A cultura agrícola que mais contribuiu para a safra 2020 foi a soja, principal produto da pauta de exportação nacional, com produção de 121,8 milhões de toneladas, gerando R$ 169,1 bilhões, 35% acima do valor de produção desta cultura em 2019.

Em segundo lugar no ranking de valor, veio o milho, cujo valor de produção chegou a R$ 73,949 bilhões, com alta de 55,4% ante 2019. Pela primeira vez desde 2008, o valor de produção do milho superou o da cana-de-açúcar (R$ 60,8 bilhões), que caiu para a terceira posição. A produção de milho cresceu 2,8%, atingindo novo recorde: 104 milhões de toneladas.

O café foi o quarto produto em valor de produção, atingindo R$ 27,3 bilhões, uma alta de 54,4% frente ao valor de 2019. Já a produção de café chegou a 3,7 milhões de toneladas, com alta de 22,9% em relação ao ano anterior, mantendo o Brasil como maior produtor mundial.

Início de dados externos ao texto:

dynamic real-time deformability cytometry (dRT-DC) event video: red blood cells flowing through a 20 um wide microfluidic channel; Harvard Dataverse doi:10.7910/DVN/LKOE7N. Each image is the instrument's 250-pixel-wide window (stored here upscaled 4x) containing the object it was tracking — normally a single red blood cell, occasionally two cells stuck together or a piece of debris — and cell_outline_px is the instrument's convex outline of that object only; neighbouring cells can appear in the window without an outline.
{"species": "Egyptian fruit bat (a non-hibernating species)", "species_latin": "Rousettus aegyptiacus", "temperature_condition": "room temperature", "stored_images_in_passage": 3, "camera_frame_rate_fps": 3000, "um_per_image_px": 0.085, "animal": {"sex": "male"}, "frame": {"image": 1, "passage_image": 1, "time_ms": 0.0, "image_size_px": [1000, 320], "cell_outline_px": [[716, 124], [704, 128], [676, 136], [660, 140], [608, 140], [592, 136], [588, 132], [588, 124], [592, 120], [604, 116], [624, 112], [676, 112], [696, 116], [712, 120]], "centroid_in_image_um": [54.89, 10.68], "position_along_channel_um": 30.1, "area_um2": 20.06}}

No ano passado, Mato Grosso foi o maior produtor de cereais, leguminosas e oleaginosas do país, seguido pelo Paraná, por Goiás e o Rio Grande do Sul.

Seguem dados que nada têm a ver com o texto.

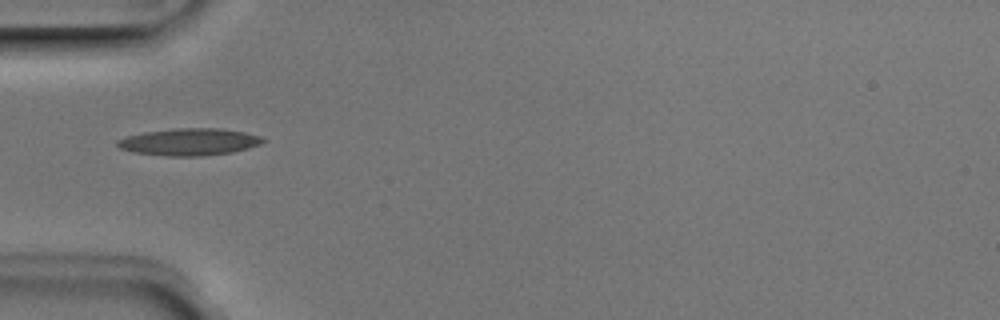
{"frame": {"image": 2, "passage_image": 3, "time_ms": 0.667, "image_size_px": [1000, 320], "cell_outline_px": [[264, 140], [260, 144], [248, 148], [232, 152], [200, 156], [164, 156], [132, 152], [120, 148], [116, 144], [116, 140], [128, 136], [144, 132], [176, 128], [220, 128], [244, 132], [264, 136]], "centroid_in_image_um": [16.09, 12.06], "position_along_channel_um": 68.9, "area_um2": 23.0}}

Em relação ao valor da produção, Mato Grosso, destaque nacional na produção de soja, milho e algodão, continua na primeira posição no ranking, aumentando sua participação nacional para 16,8%, novamente à frente de São Paulo, destaque no cultivo da cana-de-açúcar. O Paraná, maior produtor nacional de trigo e segundo de soja e milho, ocupou, em 2020, a terceira posição em valor de produção, à frente de Minas Gerais, destaque na produção de café.

“O Rio Grande do Sul, que teve a produtividade de boa parte das culturas de verão afetadas pela estiagem prolongada no início de 2020, apresentou retração de 6,9% no valor de produção agrícola, caindo para a quinta posição no ranking, com participação nacional de 8,1%”, informou o IBGE,

Os 50 municípios com os maiores valores de produção agrícola do país concentram 22,7% (ou R$ 106,9 bilhões) do valor total da produção agrícola nacional. Desses 50 municípios, 20 eram de Mato Grosso, seis da Bahia e seis de Mato Grosso do Sul.

Sorriso (MT) manteve a liderança entre os municípios com maior valor de produção: R$ 5,3 bilhões, ou 1,1% do valor de produção agrícola do país. Em seguida, vieram São Desidério (BA), com R$ 4,6 bilhões, e Sapezal (MT) com R$ 4,3 bilhões.